Its shares edged up in premarket trading.

Southwest said Thursday that profit excluding one-time items like fuel-hedging costs was 90 cents per share, matching the expectations of analysts surveyed by Zacks Investment Research and FactSet. The net income of $536 million compared with $190 million in the fourth quarter of 2014.

Revenue rose more than 7 percent to $4.98 billion, just below the FactSet analysts' forecast of $4.99 billion.

Passengers flew 11 percent more miles, which helped offset a 5 percent decline in the average one-way fare, to $149.94 from $158.06 a year earlier.

There weren't many empty seats. Even with Southwest's aggressive expansion, especially in Dallas and new international flights in Houston, the average flight was 84.1 percent full, up from 82 percent a year earlier.

Like other airlines, Southwest benefited greatly from plunging oil prices. The nation's fourth-biggest airline cut its fuel bill by $369 million, or 32 percent. Southwest expects the savings to extend into 2016. It forecast that it will spend $1.70 per gallon on fuel in the first quarter, compared with $2 a gallon in the same quarter of 2015.

Investors may turn their focus to labor costs, where Southwest reported a 19 percent increase in the fourth quarter, making salaries and benefits the airline's top expense, bigger than fuel.

Southwest said it will buy back another $500 million in stock above its previously announced plan. Buying stock makes the remaining shares more valuable.
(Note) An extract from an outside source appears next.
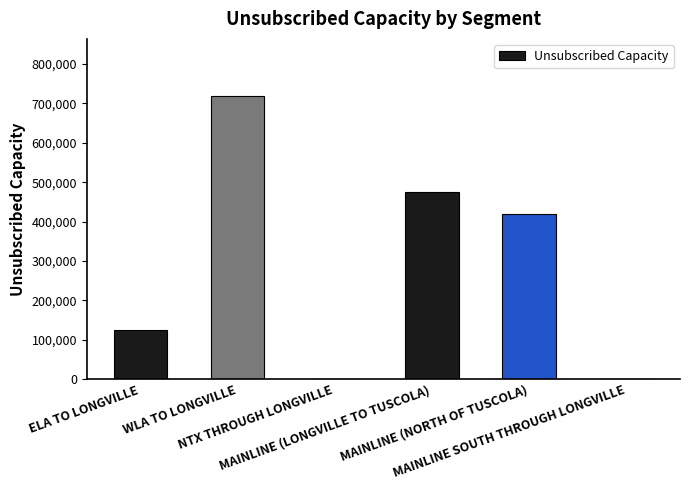

Reading right to left, what are all the values shown in this chart?

MAINLINE SOUTH THROUGH LONGVILLE=0	MAINLINE (NORTH OF TUSCOLA)=420000	MAINLINE (LONGVILLE TO TUSCOLA)=475000	NTX THROUGH LONGVILLE=0	WLA TO LONGVILLE=720000	ELA TO LONGVILLE=125000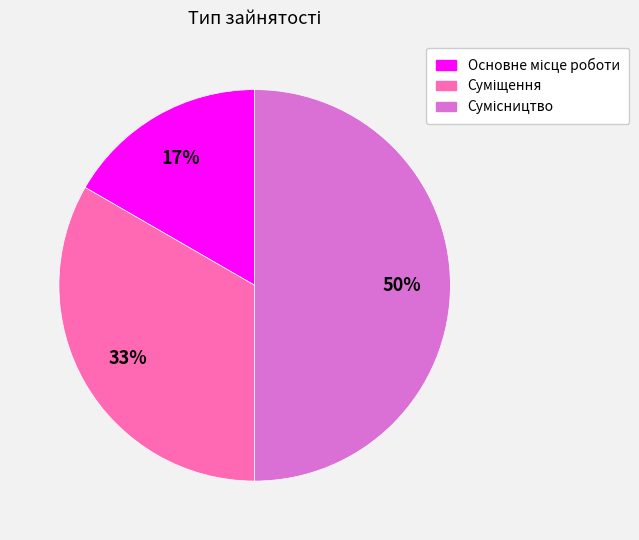

How many slices are in this pie chart?

3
For all of 2015, Southwest earned a record $2.18 billion, up 92 percent, on revenue of $19.8 billion. The airline's full-year fuel savings were $1.68 billion.

Southwest shares rose 46 cents to $39.76 in premarket trading about 90 minutes ahead of the market open. They have dropped nearly 9 percent since the beginning of the year, about the same as the Standard & Poor's 500 index. The stock has dropped nearly 4 percent in the last 12 months.